This may seem like a strange question to be asking, as we know we use the shamash (the center candle) to light all of the other candles. Each night the shamash is lit, and then on the first night of the festival we light one candle, and then on each subsequent night we add another candle so that the number of candles lit by the shamash corresponds to the day of the festival. The other element of the tradition, is that while we add candles from right to left, we light the candles from left to right, so that each night the newest candle is lit first.
However, this was not always a given. In the time of the Talmud there was a debate between the Schools of Hillel and Shammai (two schools who were always arguing with each other about the correct way to practice the mitzot and be Jewish). The School of Shammai said that on the first day of Hanukah you should actually light all eight candles, and that on each subsequent day one less candle should be lit. This would mean that the number of candles lit each day would correspond to the number of bulls that were offered in the Temple for the festival, and it would also mean that the candles would correspond to the number of days left of the festival.

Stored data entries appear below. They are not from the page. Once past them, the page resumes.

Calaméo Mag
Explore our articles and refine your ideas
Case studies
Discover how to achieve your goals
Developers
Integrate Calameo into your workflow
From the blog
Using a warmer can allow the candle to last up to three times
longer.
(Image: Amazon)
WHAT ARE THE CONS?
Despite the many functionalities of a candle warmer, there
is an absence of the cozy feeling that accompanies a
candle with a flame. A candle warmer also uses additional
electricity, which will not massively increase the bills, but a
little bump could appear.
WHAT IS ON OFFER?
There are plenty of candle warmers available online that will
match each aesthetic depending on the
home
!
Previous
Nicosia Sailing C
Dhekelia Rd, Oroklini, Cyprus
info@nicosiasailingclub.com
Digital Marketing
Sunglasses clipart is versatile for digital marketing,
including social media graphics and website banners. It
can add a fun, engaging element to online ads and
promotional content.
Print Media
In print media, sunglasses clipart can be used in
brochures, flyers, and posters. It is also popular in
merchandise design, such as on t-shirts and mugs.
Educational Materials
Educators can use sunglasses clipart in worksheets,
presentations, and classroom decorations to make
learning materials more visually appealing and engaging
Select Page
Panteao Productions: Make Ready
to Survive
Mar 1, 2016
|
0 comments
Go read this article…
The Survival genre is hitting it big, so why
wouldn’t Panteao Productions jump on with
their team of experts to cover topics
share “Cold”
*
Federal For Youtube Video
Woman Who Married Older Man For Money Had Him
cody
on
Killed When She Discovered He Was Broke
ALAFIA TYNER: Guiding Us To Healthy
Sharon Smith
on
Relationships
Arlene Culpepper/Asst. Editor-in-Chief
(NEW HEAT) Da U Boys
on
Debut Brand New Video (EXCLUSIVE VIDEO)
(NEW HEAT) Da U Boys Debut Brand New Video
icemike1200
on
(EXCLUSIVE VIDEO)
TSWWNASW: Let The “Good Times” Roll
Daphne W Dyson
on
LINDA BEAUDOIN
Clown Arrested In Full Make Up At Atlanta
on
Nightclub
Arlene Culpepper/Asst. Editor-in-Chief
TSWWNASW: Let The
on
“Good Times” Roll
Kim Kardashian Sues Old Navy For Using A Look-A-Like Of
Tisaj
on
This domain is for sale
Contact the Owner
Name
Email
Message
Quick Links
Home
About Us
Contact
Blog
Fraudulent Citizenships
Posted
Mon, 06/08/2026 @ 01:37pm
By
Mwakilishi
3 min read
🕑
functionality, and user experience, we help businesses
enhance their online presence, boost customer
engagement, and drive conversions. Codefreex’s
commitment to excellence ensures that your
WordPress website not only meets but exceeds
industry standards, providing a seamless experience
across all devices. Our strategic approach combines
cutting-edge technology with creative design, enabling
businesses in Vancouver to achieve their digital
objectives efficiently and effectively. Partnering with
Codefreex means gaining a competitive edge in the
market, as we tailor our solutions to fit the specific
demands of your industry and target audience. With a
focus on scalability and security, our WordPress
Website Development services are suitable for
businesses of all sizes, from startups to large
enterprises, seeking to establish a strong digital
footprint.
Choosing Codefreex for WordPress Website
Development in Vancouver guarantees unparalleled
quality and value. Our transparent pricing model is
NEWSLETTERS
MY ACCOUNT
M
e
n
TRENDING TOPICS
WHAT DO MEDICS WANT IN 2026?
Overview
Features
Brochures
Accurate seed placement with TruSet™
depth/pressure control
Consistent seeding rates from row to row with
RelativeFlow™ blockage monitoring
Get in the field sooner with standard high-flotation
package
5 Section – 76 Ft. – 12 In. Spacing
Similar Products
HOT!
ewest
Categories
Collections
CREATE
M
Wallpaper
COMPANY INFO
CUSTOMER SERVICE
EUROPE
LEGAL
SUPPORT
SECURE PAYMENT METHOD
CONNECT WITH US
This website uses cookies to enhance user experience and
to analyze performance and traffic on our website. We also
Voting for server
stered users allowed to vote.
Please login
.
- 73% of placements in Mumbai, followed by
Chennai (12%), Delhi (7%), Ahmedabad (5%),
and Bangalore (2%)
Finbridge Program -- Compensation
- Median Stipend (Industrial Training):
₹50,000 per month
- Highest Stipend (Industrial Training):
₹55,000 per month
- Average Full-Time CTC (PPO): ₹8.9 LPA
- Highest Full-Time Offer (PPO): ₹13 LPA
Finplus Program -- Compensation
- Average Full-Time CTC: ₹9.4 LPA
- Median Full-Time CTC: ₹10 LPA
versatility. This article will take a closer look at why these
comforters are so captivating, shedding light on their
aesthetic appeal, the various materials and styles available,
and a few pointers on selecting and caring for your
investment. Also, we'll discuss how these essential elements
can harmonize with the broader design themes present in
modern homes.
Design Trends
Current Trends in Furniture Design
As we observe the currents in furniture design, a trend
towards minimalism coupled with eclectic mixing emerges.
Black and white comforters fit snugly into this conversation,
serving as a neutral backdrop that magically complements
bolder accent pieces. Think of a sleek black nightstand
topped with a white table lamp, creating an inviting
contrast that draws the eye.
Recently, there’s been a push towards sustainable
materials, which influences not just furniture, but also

In contrast the School of Hillel said that on the first day of Hanukah you should light one candle and then add a candle every night, so that eight candles would only be lit on the final night. The reason given for Hillel’s position is that we should only increase in matters of holiness, so it would be inappropriate to have less light each night.
Ultimately the Rabbis decided to follow the teachings of the School of Hillel, and that is how we still light the Menorah today. The nice thing about the way that we light the Hanukah candles is that every day we add a candle and so every night the light of the Menorah grows. As it gets darker each night outside, in our homes it gets lighter and brighter as the light of the candles grows.
As a bonus, I just want to deal with one other question of what we call the candelabra we light.
There are two names which are generally used: Menorah and Hanukiah. The original Menorah was a seven branched candelabra in the Tabernacle in the wilderness, which was eventually moved to the Temple in Jerusalem (you can see an image of this on the crest of the State of Israel). Today when we speak of a Menorah we are usually speaking of the Hanukah variety, a nine branched candelabra, of the kind you probably have in your homes. In Israel to distinguish between the seven branched Menorah and the nine branched Hanukah Menorah, the word Hanukiah was introduced as an alternative for the nine branched variety.